§ Data excerpts:
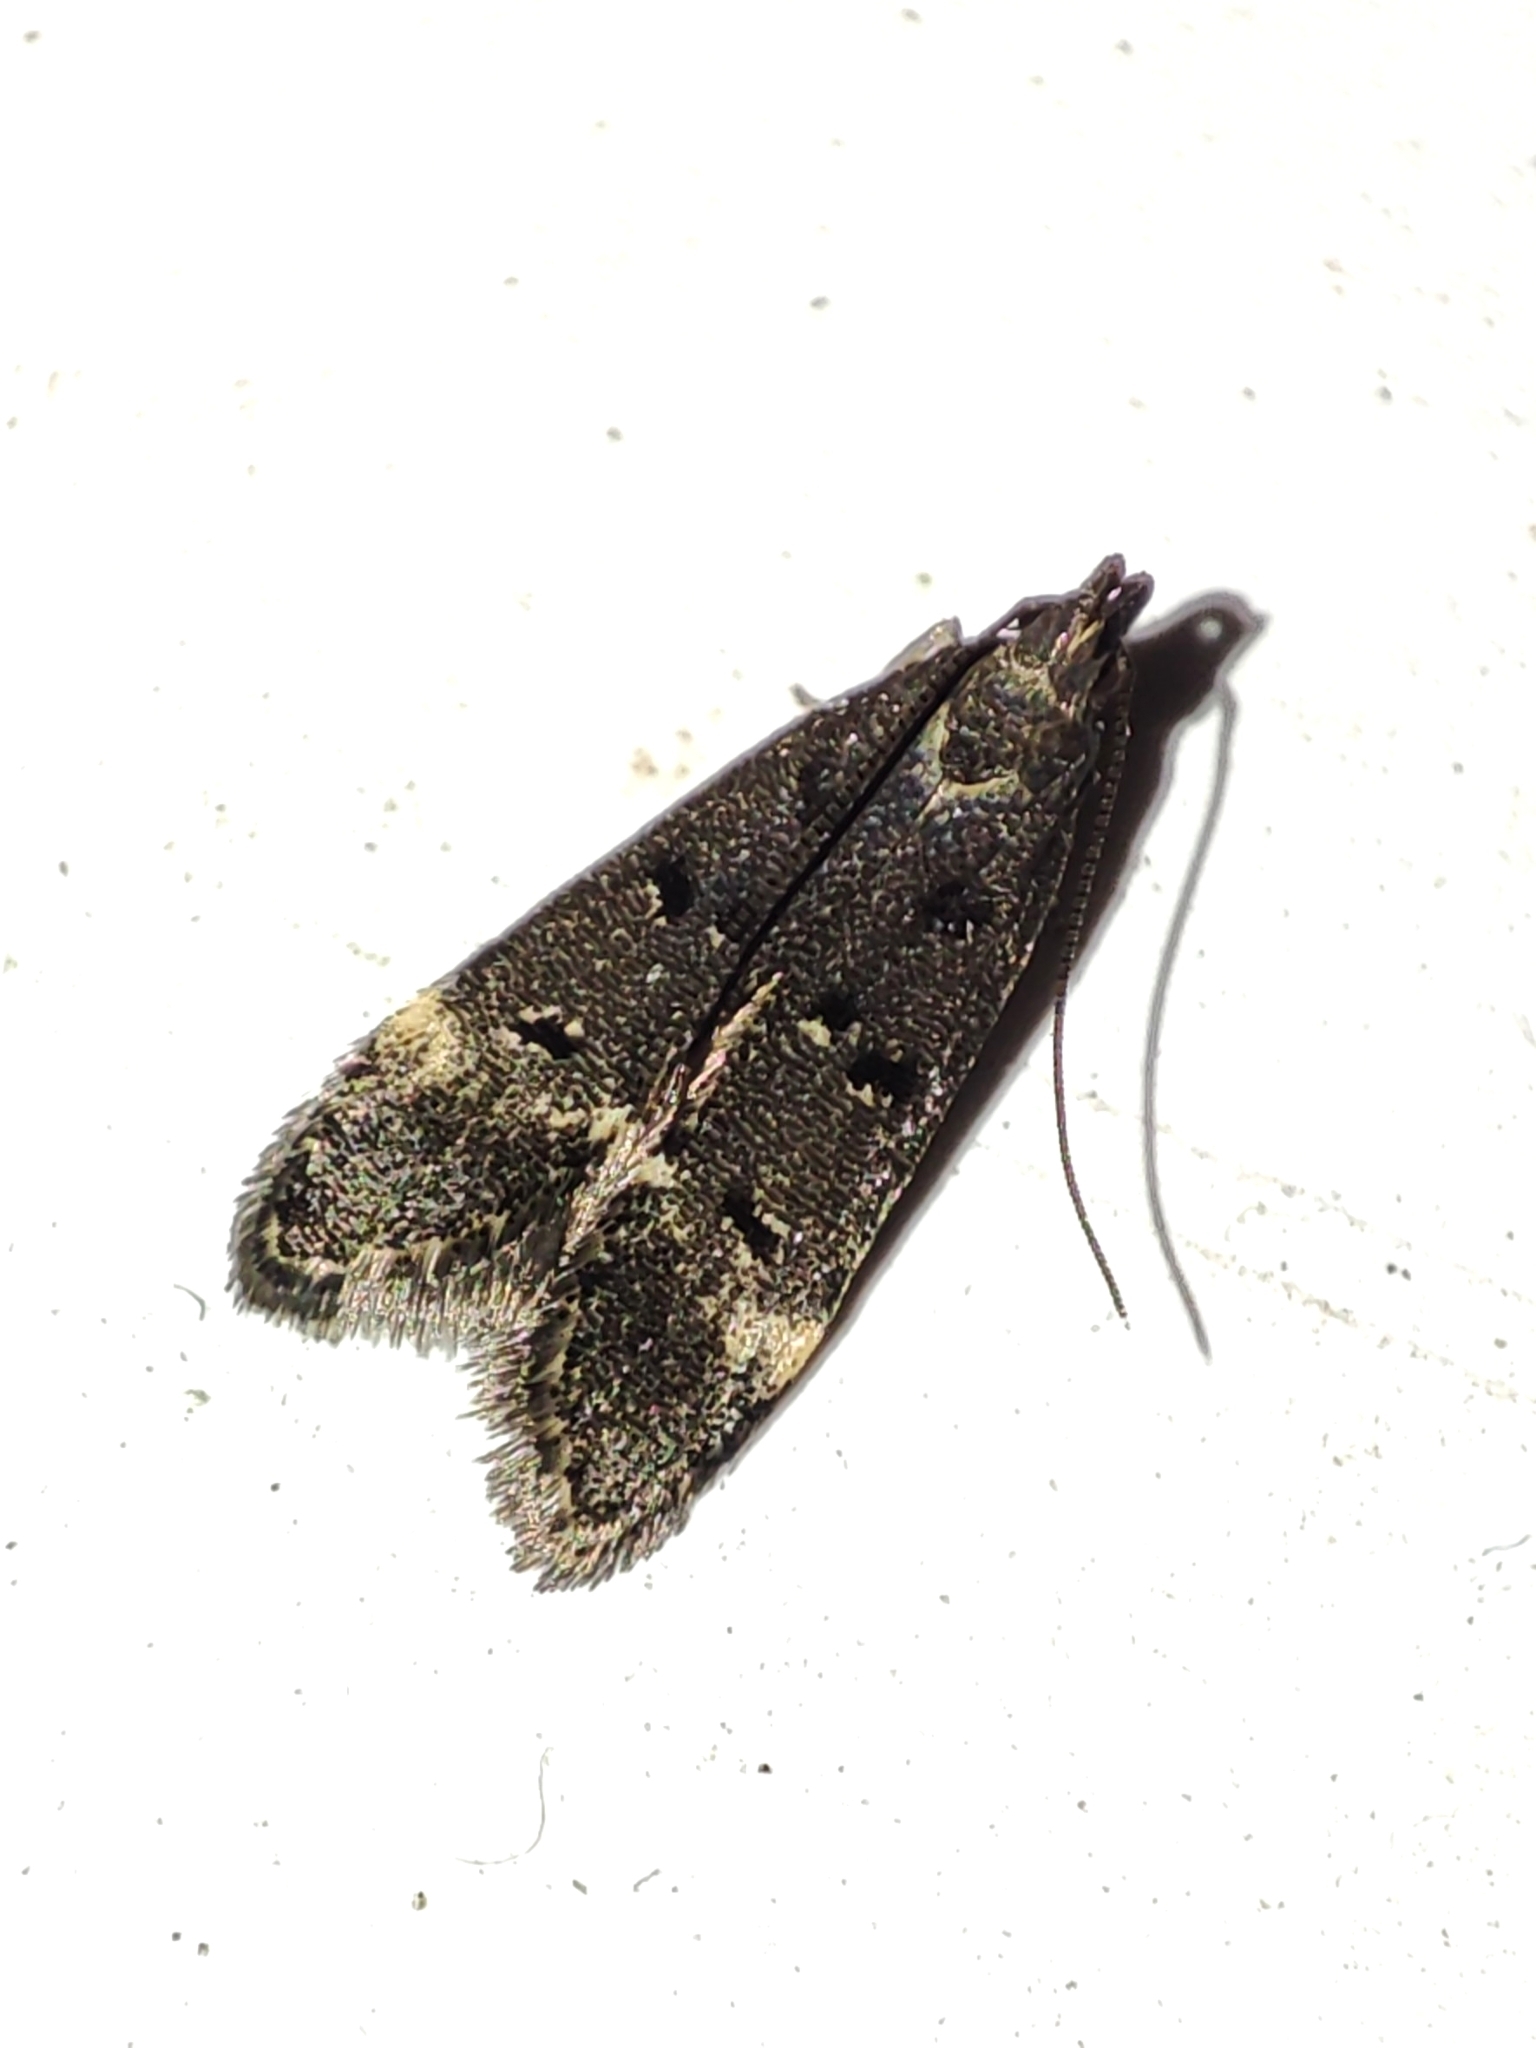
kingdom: Animalia
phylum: Arthropoda
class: Insecta
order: Lepidoptera
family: Gelechiidae
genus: Acanthophila
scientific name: Acanthophila alacella
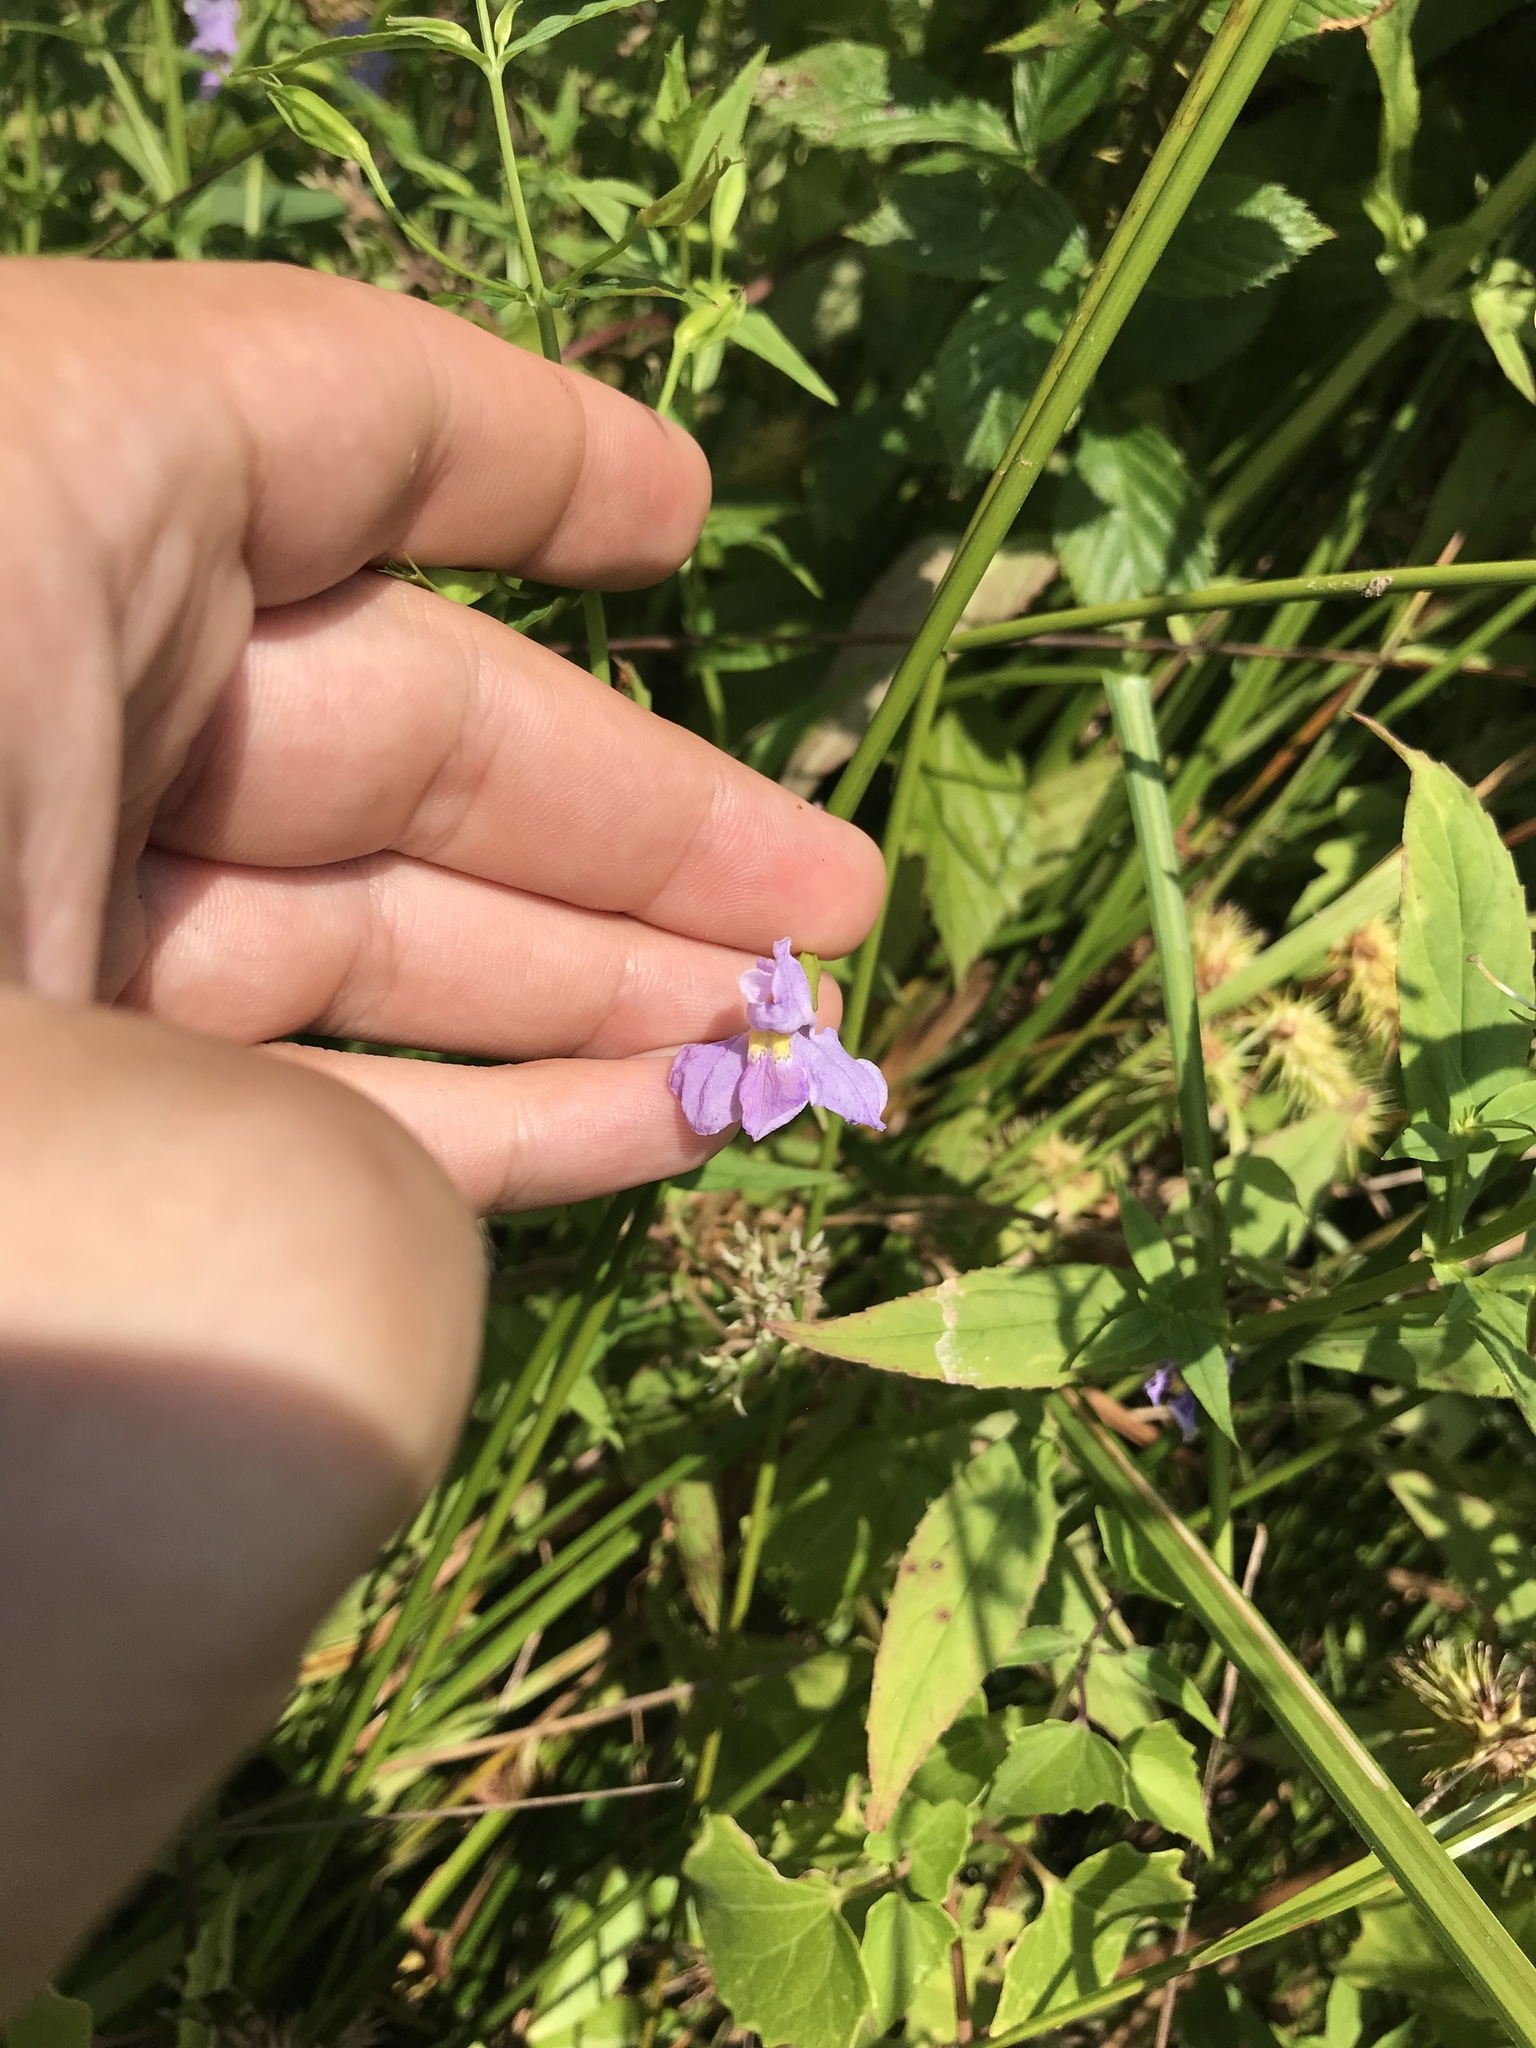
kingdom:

§ Set problem: Copy every line of text from all of the items above word for word, but leave the pictures out.

§ Solution to the problem:
kingdom: Animalia
phylum: Arthropoda
class: Insecta
order: Lepidoptera
family: Gelechiidae
genus: Acanthophila
scientific name: Acanthophila alacella
kingdom:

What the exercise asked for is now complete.